The film “Denial” (now in theaters) focuses on a seemingly unbelievable libel case filed in London by Nazi apologist David Irving, who alleged that statements about him in writer Deborah Lipstadt’s book “Denying the Holocaust” had severely injured his reputation and hurt his career as a respected historian.

Irving, a Holocaust denier, sued not only Lipstadt but also her publisher, Penguin Books.

He’s played in “Denial” by Timothy Spall, an acclaimed British actor known for his work as Peter Pettigrew in the Harry Potter films and Winston Churchill in “The King’s Speech.”

While Spall had heard news of the lawsuit back when it was making headlines in 1996, the actor said he did not “understand the complexity of the case, until I read the script.”

Irving filed the suit in Britain, where it is the responsibility of the defendant to prove innocence in libel cases — as opposed to the U.S. process putting the burden of proof on the plaintiff.

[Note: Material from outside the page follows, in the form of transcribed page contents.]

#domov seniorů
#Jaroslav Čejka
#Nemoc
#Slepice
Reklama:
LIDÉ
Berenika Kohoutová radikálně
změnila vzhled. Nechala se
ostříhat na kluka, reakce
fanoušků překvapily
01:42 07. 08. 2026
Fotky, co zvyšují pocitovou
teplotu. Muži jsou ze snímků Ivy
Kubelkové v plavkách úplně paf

British historian David Irving in 2000. |  Max Nash/AP

British historian David Irving in 2000. | Max Nash/AP

Appearing opposite Spall in “Denial” are Rachel Weisz as Lipstadt and Tom Wilkinson as her English barrister, who represents her in court.

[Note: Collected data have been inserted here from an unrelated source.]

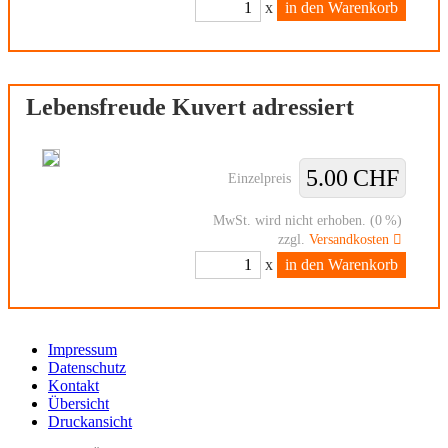
x
in den Warenkorb
Lebensfreude Kuvert adressiert
5.00 CHF
Einzelpreis
MwSt. wird nicht erhoben. (0 %)
zzgl.
Versandkosten
x
in den Warenkorb
Impressum
Datenschutz
Kontakt
Übersicht
Druckansicht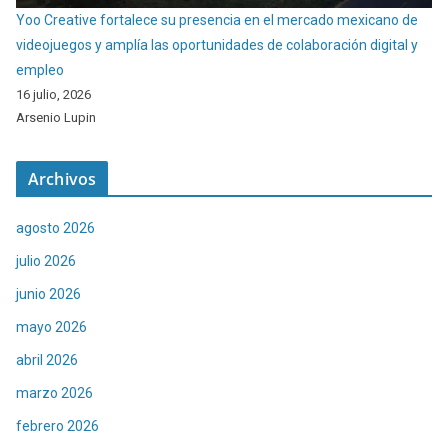
Yoo Creative fortalece su presencia en el mercado mexicano de
videojuegos y amplía las oportunidades de colaboración digital y
empleo
16 julio, 2026
Arsenio Lupin
Archivos
agosto 2026
julio 2026
junio 2026
mayo 2026
abril 2026
marzo 2026
febrero 2026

When asked about the difficulty of playing Irving — clearly a horrible person and not-so-subtle anti-Semite — Spall shared a perhaps surprising answer.

“It doesn’t matter whether it’s hard or not — it’s your job,” he said. “Your job as an actor, whether you’re playing the most popular person on the planet or you’re playing someone who holds controversial or even very disturbing views, is not to play the consequences of those actions. You jettison any feelings of that.

“It’s not about sympathy. It’s about empathy. People quite often don’t know the difference, but for an actor empathy is to play it from somebody’s point of view. It’s immaterial whether you sympathize with them, because that’s another thing.

“Empathizing is seeing it from their point of view, and that’s what you have to do if you’re going to effectively portray someone — and make him totally believable for the audience.”

This, Spall noted, is a key aspect of being an actor. In real life, “we don’t go around knowing what the consequences of our actions are, we just go around being ourselves.”